Com a queda de investimento nos últimos anos, foram paralisadas obras de novos edifícios, hoje inacabados, na cidade universitária. A má gestão também contribuiu: planejada para receber estudantes de direito, uma das construções foi suspensa por problemas na fundação.

“As restrições orçamentárias estão afetando o cotidiano de professores, alunos e a própria estrutura física da universidade”, diz a professora Maria Lúcia Werneck Vianna, que preside a associação dos docentes da UFRJ.

Reitoria da UFRJ é comandada por filiados ao PSOL

A atual gestão da UFRJ foi nomeada em 2015, com mandato até 2019. Professor titular da faculdade de educação e filiado ao PSOL, o reitor Roberto Leher assumiu com críticas à política de educação federal.
Em 2017, chegou a ser acusado pelo Ministério Público Federal de improbidade administrativa por promover evento de caráter político-partidário na universidade, mas a ação foi rejeitada pela Justiça.

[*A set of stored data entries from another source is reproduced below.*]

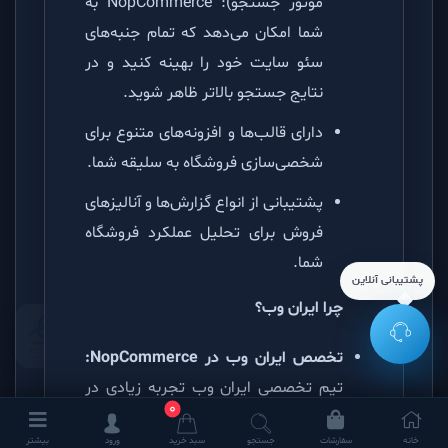
موتور جستجو): NopCommerce به
شما امکان می‌دهد که تمام جنبه‌های
سئو سایت خود را بهینه کنید و در
نتایج جستجو بالاتر ظاهر شوید.
دارای قالب‌ها و افزونه‌های متنوع برای
شخصی‌سازی فروشگاه به سلیقه شما.
پشتیبانی از انواع گزارش‌ها و آنالیزهای
فروش برای تحلیل عملکرد فروشگاه
شما.
پشتیبانی آنلاین
چرا ایران وب؟
تخصص ایران وب در NopCommerce:
تیم تخصصی ایران وب تجربه زیادی در
0
راه‌اندازی، پیکربندی و سفارشی‌سازی
خانه
سفارشات
جستجو
سبد خرید
ورود
بیشتر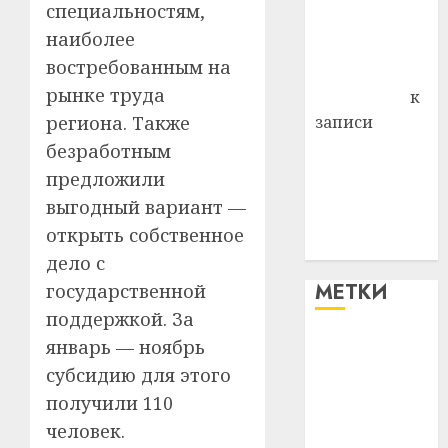
специальностям,
Владимир
наиболее
Комаров
востребованным на
Антонина
рынке труда
Федоровна
к
региона. Также
записи
Поможем
безработным
вместе Насте
предложили
Питерской
выгодный вариант —
победить
открыть собственное
болезнь
дело с
МЕТКИ
государственной
поддержкой. За
январь — ноябрь
#blizko
субсидию для этого
#tochka
получили 110
человек.
#авто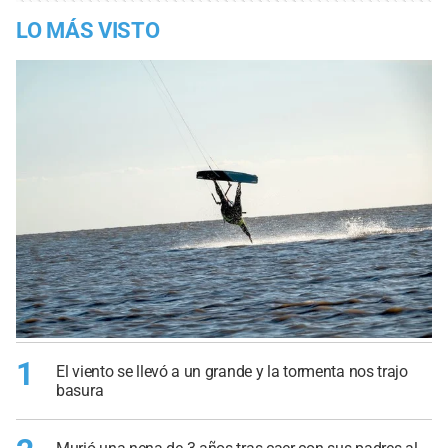
LO MÁS VISTO
1
El viento se llevó a un grande y la tormenta nos trajo
basura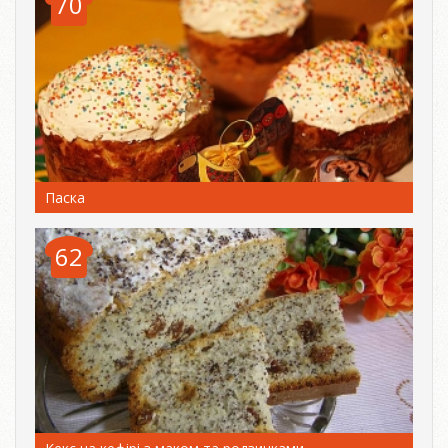
70
Паска
62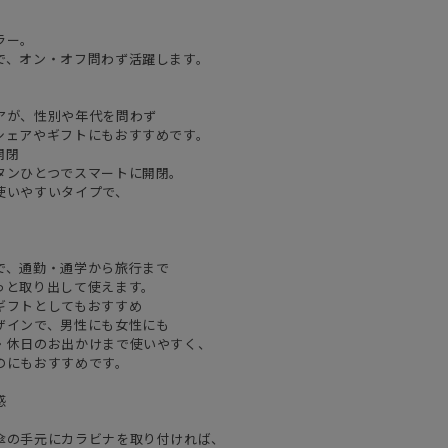
ラー。
で、オン・オフ問わず活躍します。
アが、性別や年代を問わず
シェアやギフトにもおすすめです。
開閉
タンひとつでスマートに開閉。
使いやすいタイプで、
で、通勤・通学から旅行まで
っと取り出して使えます。
ギフトとしてもおすすめ
ザインで、男性にも女性にも
・休日のお出かけまで使いやすく、
のにもおすすめです。
感
傘の手元にカラビナを取り付ければ、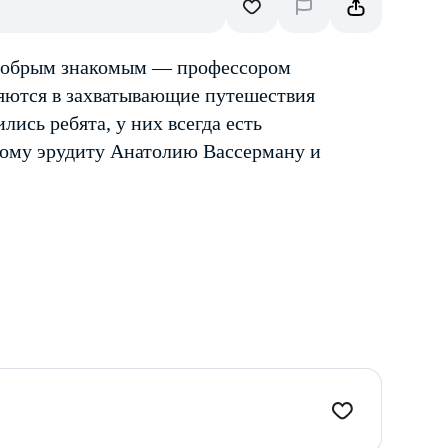
 добрым знакомым — профессором
ляются в захватывающие путешествия
лись ребята, у них всегда есть
тому эрудиту Анатолию Вассерману и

Além de Leher, outros três dos dez membros da reitoria são filiados ao PSOL: a vice-reitora Denise Fernandes da Rocha Santos, o pró-reitor de pessoal, Agnaldo Fernandes da Silva, e a pró-reitora de extensão, Maria Mello de Malta.

Nesta terça (4), ao falar de novo sobre o incêndio no museu, o presidenciável Jair Bolsonaro (PSL) criticou a filiação política na cúpula da universidade. “A administração toda é de gente filiada ao PSOL e ao PC do B. A indicação política leva a isso. Os partidos se aproveitam, vendem seu voto aqui dentro como regra para que a administração seja deficitária e lucrativa para eles individualmente.”